# Why are some Pinarellos so cheap?



## aclinjury (Sep 12, 2011)

I saw some Pinarello Prince (2009, 2010 models) with 7800 & 7900 Dura Ace group, being listed as either "like new" or "excellent never crashed"... going for as low as $1500 - $1800. Are these prices for real??


----------



## robdamanii (Feb 13, 2006)

If it sounds too good to be true, it always is.


----------



## aclinjury (Sep 12, 2011)

I sent an email the seller of a 2011 Pinarello, selling for $1500, brand new.

Here's the email I got from him:

_Hello,

I still have the 2011 Pinarello Paris Dura ace road race bike available for sale at the price of US$1500.00. I will start my email by telling you that I'm currently out of country so pick up isn't an option. I am working with the "Save The Children Foundation" and now I am in London,United kingdom and I will stay here for at least 6 months.

If you really want to buy it, I will have to deliver it to you from here. We can use Parcel Force which is a very good UK shipping company and I trust them. I will pay all shipping fees and also I will put an insurance on the package just to be sure. You will have 10 business days inspection period,in which you can test it or verify it and make sure it is as I described it in my ad.

So if you want to buy it,please let me know and I will explain to you how we can do this in the safest way for both (even if I am here and you are there).

Thanks
Adam_

goddam scam!

and here's the scam ad on Craiglist,
2011 Pinarello Paris Dura ace road race bike

If it's too good to be true..... it probably.....

• **Data provided**
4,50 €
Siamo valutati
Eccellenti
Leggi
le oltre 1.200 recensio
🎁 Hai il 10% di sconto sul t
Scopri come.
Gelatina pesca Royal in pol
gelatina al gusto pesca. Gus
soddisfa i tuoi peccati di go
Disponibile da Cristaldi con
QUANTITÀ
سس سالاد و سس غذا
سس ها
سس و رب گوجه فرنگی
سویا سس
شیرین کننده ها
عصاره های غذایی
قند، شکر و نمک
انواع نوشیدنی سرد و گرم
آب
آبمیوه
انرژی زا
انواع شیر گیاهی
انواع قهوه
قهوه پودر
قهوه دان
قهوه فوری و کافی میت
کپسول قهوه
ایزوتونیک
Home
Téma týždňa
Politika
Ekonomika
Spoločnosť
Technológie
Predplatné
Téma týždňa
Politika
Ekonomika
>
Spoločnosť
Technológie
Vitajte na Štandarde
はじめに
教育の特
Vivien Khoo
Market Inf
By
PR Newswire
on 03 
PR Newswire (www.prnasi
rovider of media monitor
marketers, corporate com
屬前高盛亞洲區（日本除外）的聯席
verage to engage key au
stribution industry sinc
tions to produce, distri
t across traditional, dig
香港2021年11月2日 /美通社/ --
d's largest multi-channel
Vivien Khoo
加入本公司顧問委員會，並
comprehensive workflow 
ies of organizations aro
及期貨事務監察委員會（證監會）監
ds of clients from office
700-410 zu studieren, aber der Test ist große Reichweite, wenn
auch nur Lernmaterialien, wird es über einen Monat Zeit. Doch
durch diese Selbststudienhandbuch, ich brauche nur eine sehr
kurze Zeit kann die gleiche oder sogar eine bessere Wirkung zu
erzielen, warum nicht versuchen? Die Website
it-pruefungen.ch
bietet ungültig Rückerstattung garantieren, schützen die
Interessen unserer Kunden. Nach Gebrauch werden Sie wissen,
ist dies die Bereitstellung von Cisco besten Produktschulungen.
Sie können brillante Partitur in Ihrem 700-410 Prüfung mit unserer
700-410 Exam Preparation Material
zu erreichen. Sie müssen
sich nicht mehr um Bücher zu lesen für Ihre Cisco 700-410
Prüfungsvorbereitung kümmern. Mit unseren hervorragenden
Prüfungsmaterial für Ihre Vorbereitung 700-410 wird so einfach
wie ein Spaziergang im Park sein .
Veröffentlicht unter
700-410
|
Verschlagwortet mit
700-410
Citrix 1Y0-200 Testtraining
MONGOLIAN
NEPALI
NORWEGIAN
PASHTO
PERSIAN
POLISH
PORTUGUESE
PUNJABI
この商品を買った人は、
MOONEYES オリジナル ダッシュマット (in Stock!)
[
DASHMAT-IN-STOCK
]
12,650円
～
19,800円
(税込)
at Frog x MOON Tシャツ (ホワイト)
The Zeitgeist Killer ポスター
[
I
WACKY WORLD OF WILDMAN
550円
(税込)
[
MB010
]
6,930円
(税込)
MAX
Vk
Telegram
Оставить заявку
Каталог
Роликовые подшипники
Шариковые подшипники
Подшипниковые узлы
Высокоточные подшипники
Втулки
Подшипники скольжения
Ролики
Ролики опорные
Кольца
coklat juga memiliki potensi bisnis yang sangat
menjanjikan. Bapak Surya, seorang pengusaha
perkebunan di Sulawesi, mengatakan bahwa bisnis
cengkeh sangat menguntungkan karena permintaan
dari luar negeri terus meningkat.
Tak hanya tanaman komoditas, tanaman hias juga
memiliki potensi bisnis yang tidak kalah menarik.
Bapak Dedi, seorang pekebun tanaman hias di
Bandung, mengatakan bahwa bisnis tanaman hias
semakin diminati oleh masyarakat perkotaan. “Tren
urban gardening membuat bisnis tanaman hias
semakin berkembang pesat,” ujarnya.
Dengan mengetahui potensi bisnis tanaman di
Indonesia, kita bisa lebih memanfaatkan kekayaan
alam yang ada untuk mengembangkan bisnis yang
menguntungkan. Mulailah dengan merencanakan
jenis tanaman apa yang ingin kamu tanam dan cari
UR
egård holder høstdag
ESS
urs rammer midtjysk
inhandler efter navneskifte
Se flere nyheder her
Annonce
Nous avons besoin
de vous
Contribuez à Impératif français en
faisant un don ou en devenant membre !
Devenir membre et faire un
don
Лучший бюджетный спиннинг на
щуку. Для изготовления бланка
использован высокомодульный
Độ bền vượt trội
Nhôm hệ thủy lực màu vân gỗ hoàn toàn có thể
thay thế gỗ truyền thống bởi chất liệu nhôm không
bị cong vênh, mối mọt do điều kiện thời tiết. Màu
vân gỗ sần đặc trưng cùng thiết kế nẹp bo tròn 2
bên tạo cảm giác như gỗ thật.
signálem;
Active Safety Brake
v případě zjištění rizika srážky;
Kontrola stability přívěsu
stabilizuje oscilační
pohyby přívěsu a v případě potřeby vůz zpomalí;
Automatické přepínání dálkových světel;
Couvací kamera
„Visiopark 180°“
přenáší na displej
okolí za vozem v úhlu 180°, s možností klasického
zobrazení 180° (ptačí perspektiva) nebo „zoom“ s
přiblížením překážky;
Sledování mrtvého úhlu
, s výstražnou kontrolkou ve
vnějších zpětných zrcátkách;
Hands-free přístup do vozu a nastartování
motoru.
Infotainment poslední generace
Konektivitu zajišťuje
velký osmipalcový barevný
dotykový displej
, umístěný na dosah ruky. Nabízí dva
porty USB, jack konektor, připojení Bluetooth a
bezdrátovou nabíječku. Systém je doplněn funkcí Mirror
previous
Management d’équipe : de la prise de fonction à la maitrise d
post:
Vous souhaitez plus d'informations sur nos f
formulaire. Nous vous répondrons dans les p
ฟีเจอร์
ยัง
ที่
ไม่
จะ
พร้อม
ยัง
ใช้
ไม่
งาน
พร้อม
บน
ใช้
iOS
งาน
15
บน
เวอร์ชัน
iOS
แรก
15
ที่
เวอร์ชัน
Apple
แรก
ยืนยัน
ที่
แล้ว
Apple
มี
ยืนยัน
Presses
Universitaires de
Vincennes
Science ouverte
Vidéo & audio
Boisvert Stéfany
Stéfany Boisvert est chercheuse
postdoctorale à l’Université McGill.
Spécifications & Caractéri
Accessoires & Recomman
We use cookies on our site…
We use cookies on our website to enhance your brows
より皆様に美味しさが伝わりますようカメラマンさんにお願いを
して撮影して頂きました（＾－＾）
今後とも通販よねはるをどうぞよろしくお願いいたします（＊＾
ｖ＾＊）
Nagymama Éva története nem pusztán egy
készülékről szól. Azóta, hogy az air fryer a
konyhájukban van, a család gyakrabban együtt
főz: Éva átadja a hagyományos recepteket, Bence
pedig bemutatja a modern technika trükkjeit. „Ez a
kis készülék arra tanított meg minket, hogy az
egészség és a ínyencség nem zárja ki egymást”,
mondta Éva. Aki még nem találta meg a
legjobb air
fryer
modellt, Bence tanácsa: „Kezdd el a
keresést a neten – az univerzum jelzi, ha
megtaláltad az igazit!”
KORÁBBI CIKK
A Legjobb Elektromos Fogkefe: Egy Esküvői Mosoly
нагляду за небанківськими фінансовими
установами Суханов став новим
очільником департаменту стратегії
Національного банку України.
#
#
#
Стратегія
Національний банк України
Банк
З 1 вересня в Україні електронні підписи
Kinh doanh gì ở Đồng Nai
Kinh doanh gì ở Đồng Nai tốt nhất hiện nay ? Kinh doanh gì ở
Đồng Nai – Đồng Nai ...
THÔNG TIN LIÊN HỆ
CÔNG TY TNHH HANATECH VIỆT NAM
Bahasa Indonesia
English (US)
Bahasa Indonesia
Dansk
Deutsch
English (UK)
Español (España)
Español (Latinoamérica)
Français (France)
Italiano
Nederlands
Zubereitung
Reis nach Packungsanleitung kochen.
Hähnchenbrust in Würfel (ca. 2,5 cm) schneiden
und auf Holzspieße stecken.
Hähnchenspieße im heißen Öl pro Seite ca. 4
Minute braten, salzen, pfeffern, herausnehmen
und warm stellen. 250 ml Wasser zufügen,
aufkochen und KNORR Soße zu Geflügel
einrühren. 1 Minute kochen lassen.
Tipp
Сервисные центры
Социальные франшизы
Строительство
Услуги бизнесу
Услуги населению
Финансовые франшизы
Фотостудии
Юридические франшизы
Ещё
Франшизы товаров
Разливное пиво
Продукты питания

• **Directive**
Please extend the forum thread about suspiciously cheap Pinarello bikes, continuing on from its final line.

• **Answer for the task**
----------



## robdamanii (Feb 13, 2006)

Of course it's a scam.


----------



## cda 455 (Aug 9, 2010)

aclinjury said:


> I sent an email the seller of a 2011 Pinarello, selling for $1500, brand new.
> 
> Here's the email I got from him:
> 
> ...


:lol: :lol:

Oh, pour on the heartwarming humanitarian story!!


----------



## cda 455 (Aug 9, 2010)

aclinjury said:


> I saw some Pinarello Prince (2009, 2010 models) with 7800 & 7900 Dura Ace group, being listed as either "like new" or "excellent never crashed"... going for as low as $1500 - $1800. Are these prices for real??


I answered a Craigslist ad very similar to yours. Although the story was stateside (I, in Idaho, while she and the bike was in Texas). Non-the-less; She was selling her husbands Cervelo S3 with Zipp 404's for $1900. 

She kept referring to, "Shipping is already paid for. Just send the payment for the bike."


----------



## ParkCity (May 11, 2011)

That is nuts... Not only are people scamming a fake sale, but also a fake bike!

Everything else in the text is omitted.